As this post is written (in a passive voice more suitable for a ghost), the earth has shifted seasons again. Storms make their way across the United Kingdom and the United States. California has gone from soft deepening summer to the sudden scorching heat of high fire season within a single week. Dry weather brings skunks and other creatures ranging through the night, as they forage for diminishing supplies of food. Uncharacteristically, recent storms have whipped across the wine country too, their brief violence thundering through the early morning hours, seeming much like the violent opposition of ideas clashing in the land’s inhabitants. For frequently the natural world seems to reflect the undercurrent of the human world, however we might wish to escape the effects of either:
We seek for slumbering trout
W.B. Yeats, “The Stolen Child”, 32-42*
And whispering in their ears
Give them unquiet dreams;
Leaning softly out
From ferns that drop their tears
Over the young streams.
Come away, O human child!
To the waters and the wild
With a faery, hand in hand,
For the world’s more full of weeping than you can understand.
Sometimes we wish we could walk the soft moss ways, the tufted forest paths of bygone ages. Places where rabbits, toads, raccoons, or foxes prowl the gentler nights. We wish that it were not too late for this. That we could dive back into those endless evenings of our childhood–summer nights and winter snows. What we remember haunts us.
For now we stand now in a world like that of Henry IV part 2, a world become unwholesome and diseased. How we respond to that, what we choose to do from here, is up to us.

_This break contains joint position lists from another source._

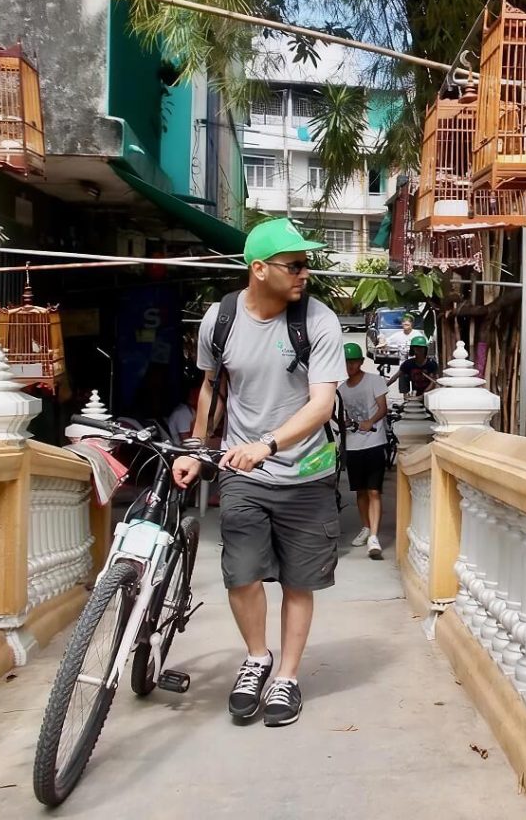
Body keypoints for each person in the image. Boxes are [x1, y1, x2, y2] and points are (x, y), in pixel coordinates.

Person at [172, 217, 347, 728]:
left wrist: (266, 444)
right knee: (242, 573)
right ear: (259, 269)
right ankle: (256, 657)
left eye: (306, 264)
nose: (304, 274)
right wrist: (196, 448)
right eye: (294, 265)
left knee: (298, 581)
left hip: (308, 471)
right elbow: (212, 386)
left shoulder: (319, 322)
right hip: (243, 472)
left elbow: (321, 405)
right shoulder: (219, 319)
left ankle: (287, 677)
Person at [339, 343, 389, 560]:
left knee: (374, 491)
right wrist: (347, 422)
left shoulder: (374, 381)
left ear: (360, 362)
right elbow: (340, 417)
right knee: (359, 491)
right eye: (346, 362)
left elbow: (383, 407)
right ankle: (366, 527)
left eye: (353, 361)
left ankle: (374, 537)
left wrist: (370, 422)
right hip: (353, 445)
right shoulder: (341, 390)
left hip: (375, 443)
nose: (350, 366)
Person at [378, 313, 416, 392]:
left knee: (417, 389)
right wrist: (381, 339)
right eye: (404, 322)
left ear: (412, 324)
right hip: (403, 366)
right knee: (403, 387)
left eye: (408, 322)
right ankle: (405, 399)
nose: (405, 323)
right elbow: (385, 342)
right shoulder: (397, 335)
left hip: (416, 366)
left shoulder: (417, 335)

Like Falstaff, we can fumble with the sheets and remember the green fields and flowers, or we can move forward, banishing treachery and disease from us with a hope that our doing so will not happen too late for times to come. The same time will pass no matter what we do.

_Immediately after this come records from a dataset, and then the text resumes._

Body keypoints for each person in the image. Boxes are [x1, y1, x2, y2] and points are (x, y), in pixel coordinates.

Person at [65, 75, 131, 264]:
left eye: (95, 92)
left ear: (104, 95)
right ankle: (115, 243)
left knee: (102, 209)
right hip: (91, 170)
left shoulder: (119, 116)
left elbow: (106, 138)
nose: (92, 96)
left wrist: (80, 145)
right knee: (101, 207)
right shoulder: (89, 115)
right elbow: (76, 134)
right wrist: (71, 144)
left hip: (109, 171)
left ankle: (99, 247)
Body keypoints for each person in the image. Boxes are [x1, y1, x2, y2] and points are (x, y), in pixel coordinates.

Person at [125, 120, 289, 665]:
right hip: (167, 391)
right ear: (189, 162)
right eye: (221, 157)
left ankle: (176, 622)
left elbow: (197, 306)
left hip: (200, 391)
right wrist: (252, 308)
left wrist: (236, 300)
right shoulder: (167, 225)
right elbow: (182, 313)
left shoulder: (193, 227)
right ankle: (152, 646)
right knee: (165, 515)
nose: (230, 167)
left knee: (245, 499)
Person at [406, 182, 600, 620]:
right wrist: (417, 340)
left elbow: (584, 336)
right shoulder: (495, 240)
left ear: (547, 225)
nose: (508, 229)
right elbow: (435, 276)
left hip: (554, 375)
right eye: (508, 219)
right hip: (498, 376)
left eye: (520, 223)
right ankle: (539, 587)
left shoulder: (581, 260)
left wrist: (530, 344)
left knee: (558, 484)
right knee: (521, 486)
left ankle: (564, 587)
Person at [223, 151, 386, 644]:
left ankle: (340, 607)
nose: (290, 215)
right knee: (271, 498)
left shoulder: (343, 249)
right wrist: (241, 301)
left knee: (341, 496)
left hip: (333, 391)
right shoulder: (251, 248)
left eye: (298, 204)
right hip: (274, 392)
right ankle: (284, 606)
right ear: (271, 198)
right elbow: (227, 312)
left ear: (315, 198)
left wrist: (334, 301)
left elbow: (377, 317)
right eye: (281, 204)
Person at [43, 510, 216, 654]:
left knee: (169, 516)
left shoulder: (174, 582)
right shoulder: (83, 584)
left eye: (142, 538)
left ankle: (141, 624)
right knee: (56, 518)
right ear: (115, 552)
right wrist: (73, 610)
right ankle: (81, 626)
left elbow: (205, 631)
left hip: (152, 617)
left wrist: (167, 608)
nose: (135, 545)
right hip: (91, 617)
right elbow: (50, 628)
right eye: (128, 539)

Carl Sandburg captured this–the only seeming differences of time:
HERE is a face that says half-past seven the same way whether a murder or a wedding goes on, whether a funeral or a picnic crowd passes.
Carl Sandburg “Clocks”, 1918
A tall one I know at the end of a hallway broods in shadows and is watching booze eat out the insides of the man of the house; it has seen five hopes go in five years: one woman, one child, and three dreams.
A little one carried in a leather box by an actress rides with her to hotels and is under her pillow in a sleeping-car between one-night stands.
One hoists a phiz over a railroad station; it points numbers to people a quarter-mile away who believe it when other clocks fail.
And of course … there are wrist watches over the pulses of airmen eager to go to France…
What we do with our present time is up to us. Hate or heal. Depending on what we choose, where might we all be in a year? In five? In ten?